RECORDS TO PROCESS
_____

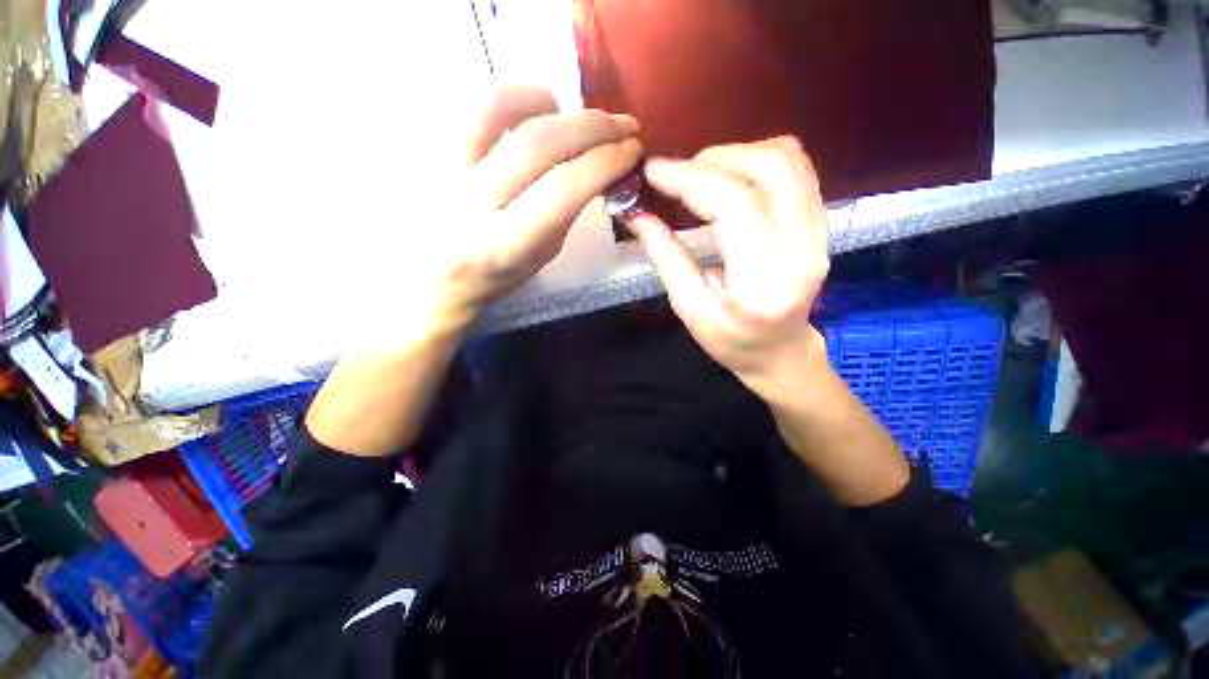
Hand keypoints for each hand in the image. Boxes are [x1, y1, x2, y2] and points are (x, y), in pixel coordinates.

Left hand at [431, 86, 642, 327]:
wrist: (433, 278)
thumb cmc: (495, 277)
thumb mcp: (541, 258)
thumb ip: (565, 215)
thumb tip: (594, 172)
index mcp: (507, 242)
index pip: (564, 189)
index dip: (605, 162)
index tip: (631, 150)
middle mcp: (473, 201)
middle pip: (538, 144)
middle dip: (591, 127)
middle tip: (622, 123)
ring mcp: (446, 169)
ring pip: (497, 109)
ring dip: (549, 101)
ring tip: (573, 111)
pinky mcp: (431, 149)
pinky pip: (473, 107)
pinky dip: (512, 96)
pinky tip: (534, 108)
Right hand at [624, 137, 830, 400]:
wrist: (781, 351)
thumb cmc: (731, 341)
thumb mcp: (690, 309)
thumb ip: (666, 258)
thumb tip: (636, 215)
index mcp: (763, 283)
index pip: (734, 206)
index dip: (689, 179)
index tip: (653, 172)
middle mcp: (802, 250)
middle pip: (769, 168)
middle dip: (713, 160)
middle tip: (678, 176)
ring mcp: (820, 232)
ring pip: (788, 159)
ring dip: (736, 155)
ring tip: (701, 176)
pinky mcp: (821, 223)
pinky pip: (797, 169)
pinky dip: (757, 160)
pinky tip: (730, 179)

_____

TASK OBJECTIVE
Copy each line of the data that includes the word "ring".

RESPONSE BOX
ring mcp: (446, 169)
ring pip: (497, 109)
ring dip: (549, 101)
ring tip: (573, 111)
ring mcp: (820, 232)
ring pip: (788, 159)
ring dip: (736, 155)
ring tip: (701, 176)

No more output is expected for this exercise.